Orhan Kemal, 1914 yılında Ceyhan’da doğdu, 1970 yılında Sofya’da öldü. B.M.M I. Dönem milletvekillerinden, Abdulkadir Kemali’nin oğludur. Babası, Adana’da kurduğu (1930) Ahali Cumhuriyet Fırkası bakanlar Kurulu kararıyla kapatılınca Suriye’ye kaçtı. Orhan Kemal de ortaokuldaki öğrenimini bırakarak bir yıl kadar babasının yanında kaldıktan sonra Adana’ya döndü (1932). Çırçır fabrikalarında işçilik, dokumacılık, kâtiplik yaptı. Askerlik sırasında yabancı bir rejimi övmek suçlamasıyla kovuşturmaya uğradı, beş yıl hüküm giydi (1939). Kayseri, Adana, Bursa cezaevlerinde yattı. Bursa’da Nazım Hikmet’le tanışması yaşamında bir dönüm noktasıdır. Hapisten çıkınca (1943) amelelik, sebze nakliyeciliği, Verem Savaş Derneği’nde kâtiplik yaptı. İşten çıkarılınca (1959 İstanbul’a yerleşerek yazarlıkla geçimini sağlamaya çalıştı. Bir ara lokantada propaganda yaptığı gerekçesiyle 142. maddeden yargılandıysa da aklandı. (1966) çağrılı bulunduğu Bulgaristan’da öldü. Cenazesi İstanbul’a getirilip Zincirlikuyu Mezarlığı’nda toprağa verildi.
“Otobiyografik özellikler taşıyan ilk romanlarında Adana’daki işçi çevrelerini, göçmen mahallelerinin insanlarını gerçekçi bir tutumla anlattı. Sanayileşen Türkiye’nin toplum yapısını, işçi-işveren ilişkileri, büyük kente gelen gurbetçilerin serüveni, geçim kavgaları, küçük insanın dünyası çevresinde yansıttı. Aydınlık gerçekçilik denebilecek bir sanat anlayışıyla tiplerinin olumlu yanlarını vurgulamaya, konusuna iyimser bir bakış açısıyla yanaşmayı amaç edindi. Hareket öğesinin, diyalogun ağır bastığı yapıtlarında önceleri şive özelliklerine yer verirken sonraları bunu en aza indirdi.” Ölümünden sonra adına bağlanan bir roman ve öykü armağanı düzenlendi.
Orhan Kemal, arkasında 42 kitap bırakmıştı: 11 öykü, 26 roman, bir anı, bir de inceleme.

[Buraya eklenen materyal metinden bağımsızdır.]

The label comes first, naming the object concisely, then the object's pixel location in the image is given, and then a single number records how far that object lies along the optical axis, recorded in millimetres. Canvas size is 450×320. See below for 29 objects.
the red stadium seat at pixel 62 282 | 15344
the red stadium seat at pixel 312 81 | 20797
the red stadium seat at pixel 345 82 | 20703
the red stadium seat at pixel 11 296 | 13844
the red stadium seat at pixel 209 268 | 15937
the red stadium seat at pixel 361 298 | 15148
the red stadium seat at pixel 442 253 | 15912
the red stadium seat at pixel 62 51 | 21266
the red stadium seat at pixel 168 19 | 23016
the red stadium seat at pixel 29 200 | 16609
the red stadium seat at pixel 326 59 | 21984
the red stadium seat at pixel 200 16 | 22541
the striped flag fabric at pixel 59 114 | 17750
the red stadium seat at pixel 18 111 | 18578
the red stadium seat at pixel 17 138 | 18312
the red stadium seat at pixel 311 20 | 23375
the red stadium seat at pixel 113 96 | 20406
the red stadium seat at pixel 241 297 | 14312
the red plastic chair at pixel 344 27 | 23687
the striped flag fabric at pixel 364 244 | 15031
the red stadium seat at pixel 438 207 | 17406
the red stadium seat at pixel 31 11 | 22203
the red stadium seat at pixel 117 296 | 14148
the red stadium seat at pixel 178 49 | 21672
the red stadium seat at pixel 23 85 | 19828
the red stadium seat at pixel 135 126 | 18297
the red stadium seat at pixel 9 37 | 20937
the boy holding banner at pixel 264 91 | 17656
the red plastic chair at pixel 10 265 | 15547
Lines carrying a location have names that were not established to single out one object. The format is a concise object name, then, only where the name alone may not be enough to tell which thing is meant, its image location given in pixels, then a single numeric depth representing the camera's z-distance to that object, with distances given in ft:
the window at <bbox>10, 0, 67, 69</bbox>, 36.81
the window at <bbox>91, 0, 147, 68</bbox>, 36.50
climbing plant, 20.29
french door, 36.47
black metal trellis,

Orhan Kemal’in kahramanlarının gerçek olup olmadığı sorusu gelecek aklınıza. Bir bakın çevrenize., güzel ama eğitimsiz, daha kötüsü bilinçsiz, genç kızlar, genç kadınlar yok mu? Peki ünlerini fabrikalarda, atölyelerde geçirenler, önce ekmek diyenler. Orhan Kemal bütün bu öyküleri, daha güzel bir dünyaya daha güzel bir düzene ulaşmak için yazdı. Çukulata öyküsündeki hiç çukulata yememiş, küçük bir kızın yürek burkan öyküsü, Bir Ölü’nün Çevresinde’ki, namusuyla çalışacak bir iş bulamadığı için kendini asan genç anne, bugün yaşıyor mu, bir düşünelim.

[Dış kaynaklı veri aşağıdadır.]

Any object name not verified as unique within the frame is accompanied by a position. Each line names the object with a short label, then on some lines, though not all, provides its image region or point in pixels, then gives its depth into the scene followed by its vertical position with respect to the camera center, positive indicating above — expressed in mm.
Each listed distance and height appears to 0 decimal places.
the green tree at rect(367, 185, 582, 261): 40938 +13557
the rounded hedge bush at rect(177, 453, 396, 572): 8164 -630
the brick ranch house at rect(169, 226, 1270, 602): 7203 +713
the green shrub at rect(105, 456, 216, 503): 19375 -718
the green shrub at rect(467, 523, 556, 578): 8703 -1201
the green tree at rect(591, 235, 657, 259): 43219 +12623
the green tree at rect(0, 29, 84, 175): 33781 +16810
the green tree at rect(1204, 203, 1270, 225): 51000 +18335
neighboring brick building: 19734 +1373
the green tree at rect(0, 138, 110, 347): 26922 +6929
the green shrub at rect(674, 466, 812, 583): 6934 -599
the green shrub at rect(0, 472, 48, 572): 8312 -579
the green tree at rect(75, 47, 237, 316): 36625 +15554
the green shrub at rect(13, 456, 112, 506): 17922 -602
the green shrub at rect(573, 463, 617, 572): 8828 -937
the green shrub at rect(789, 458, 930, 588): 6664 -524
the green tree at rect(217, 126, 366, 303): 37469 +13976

Sonra onun zorlukları aşmak için direnen, uğraşan, mutluluğa kendi gücüyle ulaşan kahramanlarını anımsayalım. Hem işte hem evde çalışan, sevdiği insanı paraya pula değişmeyen Cemile, Gurbet Kuşları’nda her türlü yıkımı aşmak için kocasına destek olan Ayşe, annesinin yazgısını paylaşmamak için bütün koşullara karşı koyan bir kadını, Leyla’nın kızı Nuran (Sokaklardan Bir Kız). Evet bunlar yaşıyor.
Orhan Kemal, bilinçli ve kötü koşulları aşacak direngenlikte örnekler vermek istiyordu gençlere. Belki o kadar erken ölmese gençlerin uyuşturucunun ve fuhşun batağına düşmemesi için çalışan gençlerin de öyküsünü yazardı.
Orhan Kemal bize üç şey getirdi: “Kinsiz, herkese açık, cömert yüreğinden insan sıcaklığı; hayat serüveninden, sonra da kafasının ışığından bilinç; insana olan sonsuz güveninden de umut.”
Orhan Kemal’in yaşantısı, ezik, sömürülmüş, küçük insanların kaderiyle aynı düzeyde gelişen bir yaşantıdır. Bu yaşantıdan, düşünce hayatımıza, aldatmacasız, sömürüsüz bir dünya doğrultusunda sağlam bir bilinçle köklü bir umut ışığı getirmeye çalıştı Orhan Kemal.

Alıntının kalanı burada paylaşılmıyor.